Als ich am vierten Tag meiner Wanderung in Bad Wilsnack ankomme, wirkt die riesige Wallfahrtskirche in dem unbedeutenden Städtchen komplett überdimensioniert. Das „Santiago des Nordens“ erlebte im Zuge der Reformation einen jähen Absturz: Der neue protestantische Prediger des Ortes, Joachim Ellefeld, verbrannte die wundertätigen Hostien am 28. Mai 1552 und wurde dafür in der nahe gelegenen Plattenburg festgesetzt.
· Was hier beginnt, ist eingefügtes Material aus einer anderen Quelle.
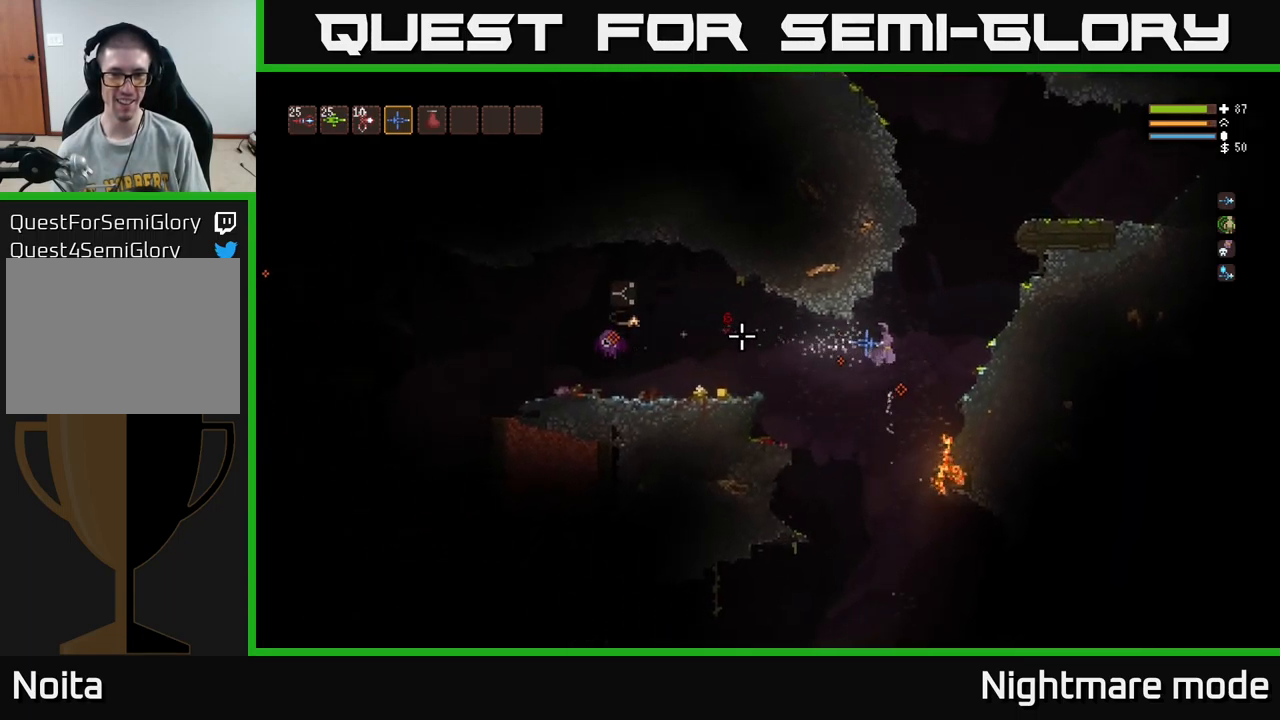
{"buttons": ["L2"], "left_stick": "left", "right_stick": "left", "events": [[33, "left_stick", "left"], [417, "L2", "down"]]}
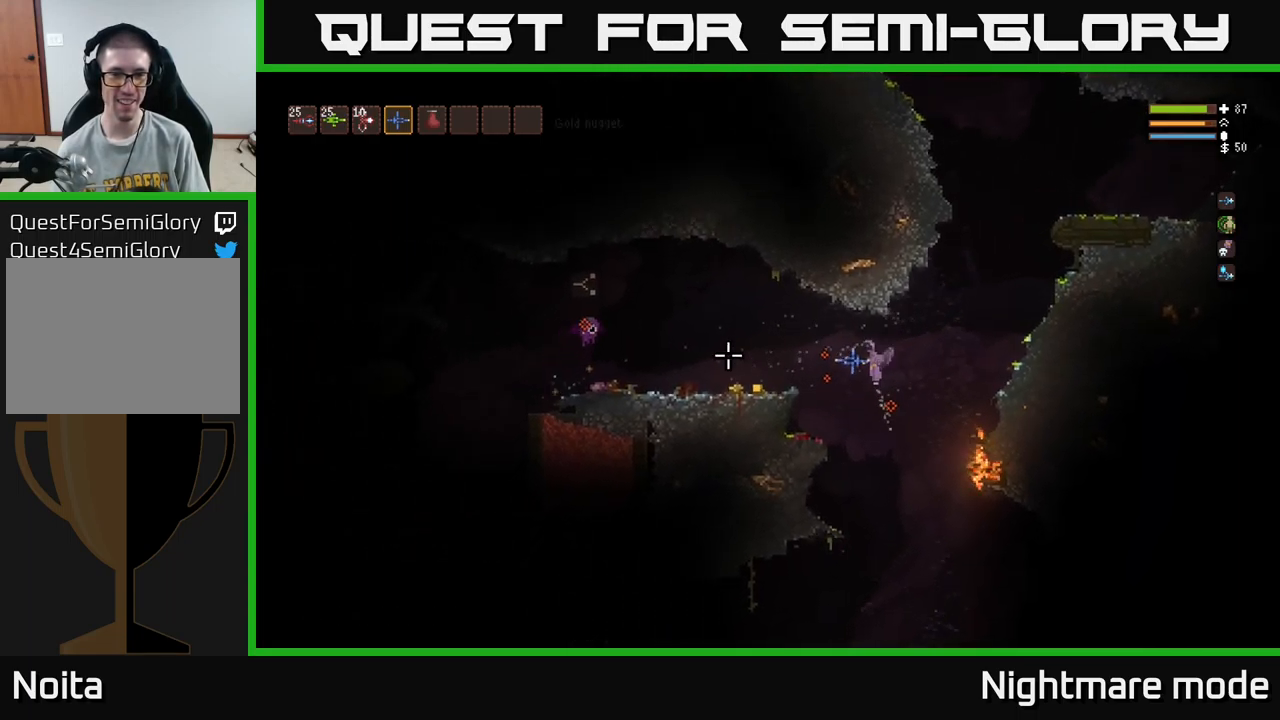
{"buttons": ["L2"], "left_stick": "left", "right_stick": "left", "events": [[67, "L2", "up"], [167, "R2", "down"], [283, "R2", "up"], [467, "L2", "down"]]}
Noch während die Obrigkeit über eine angemessene Strafe für seine Freveltat stritt und ihn letztendlich in die Verbannung schickte, ließ der Markgraf von Brandenburg alle Kunstschätze der Wunderblutkirche einschließlich Glocke nach Berlin schaffen. Sämtliche Hinweise auf das Blutwunder wurden getilgt, nur den bemalten Holzschrank, in dem die Hostien früher zur Anbetung ausgestellt waren, kann ich zusammen mit einer Ausstellung zur Geschichte des Wallfahrtsortes noch besichtigen.
Am Eingang der Kirche hole ich mir meinen letzten Stempel für den Pilgerpass und frage die Aufsicht, wer denn eigentlich so alles hierherkomme. „Deutlich mehr Frauen als Männer, viele sogar allein“, weiß die Dame durch die Auswertung von Pilgerfragebögen zu berichten und ergänzt stolz: „Die meisten würden sogar lieber ein zweites Mal nach Wilsnack pilgern als noch mal einen der spanischen Caminos laufen!“ Das geht mir ganz genauso!
Bevor ich in den stündlichen Regionalexpress zurück nach Berlin steige, mache ich einen Abstecher zum zweiten Wunder von Wilsnack: 1906 entdeckte der Stadtförster Gustav Zimmermann eisenoxidhaltige Moorerde, was den Ort 1929 zur Kurstadt machte und ihm den Titel „Bad“ einbrachte. In der Therme mit Saunalandschaft strecke ich meine müden Glieder ins solehaltige Heilwasser. Ein so würdiger Abschluss war den mittelalterlichen Pilgern wohl eher nicht vergönnt.
Für wen:
● Wer schon immer mal einen Camino laufen wollte, kann hier ohne lange Anreise hervorragend ein paar Tage „schnupperpilgern“ – Sie benötigen weder viel Wandererfahrung noch ein großes Budget. Alleinwandernde Frauen werden sich besonders wohlfühlen, weil die Mehrzahl der Pilger weiblich ist.
● Dieser Pilgerweg ist familientauglich: Wenn der Nachwuchs nicht selbst laufen kann (oder will), können Sie ihn sogar im Kinderwagen schieben. Und die größeren Sprösslinge finden es bestimmt spannend, mal in einem Kirchturm zu übernachten oder eine Reitstunde im Pferdegestüt zu bekommen.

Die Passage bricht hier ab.